Always stubborn and filled with fear, I must have literally walked by the center’s entrance a dozen times before I made it inside. I’m still not sure what finally carried me through those doors, but the resources I found at UNH’s substance abuse center and the role my counselor played in the upcoming months began my road to recovery and ultimately saved my life.

My counselor’s name was Pam. I am a natural-born fighter, and boy, did I fight her every step of the way. Much to my surprise, she never told me to stop drinking. I think that’s why I kept seeing her. We worked together for two months while I continued to drink, and she never gave up on me. She planted seeds about Twelve Step programs and rehab—both of which were steps I was unwilling to take at the time. As classes wrapped up for the fall semester, I hit what I hoped was my final rock-bottom.

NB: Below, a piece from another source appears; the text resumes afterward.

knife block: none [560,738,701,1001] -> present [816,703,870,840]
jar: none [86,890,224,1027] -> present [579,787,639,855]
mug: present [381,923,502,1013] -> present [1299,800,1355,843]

I called Pam first. She’s the one who talked me through detoxing and found me a rehab center just days before winter break. It was Pam who met with me twice a week to teach me how to navigate the waters of early recovery, and I still meet with her today, at 18 months sober.

Much has changed over the past year-and-a-half. I graduated from my program two days ago on great terms with my department and advisor, and I hope to publish my research in the upcoming months. I have been accepted into another program revolving around adventure and recreation as a therapeutic tool for mental illness and substance abuse. I have found a new happiness that I didn’t know was possible.

I now regularly attend a Twelve Step program, which has been instrumental to my continued recovery. And when I think back on that woman, sitting in the parking lot outside of rehab, I know the journey has been long and hard. I still have far to go, but today I am truly free.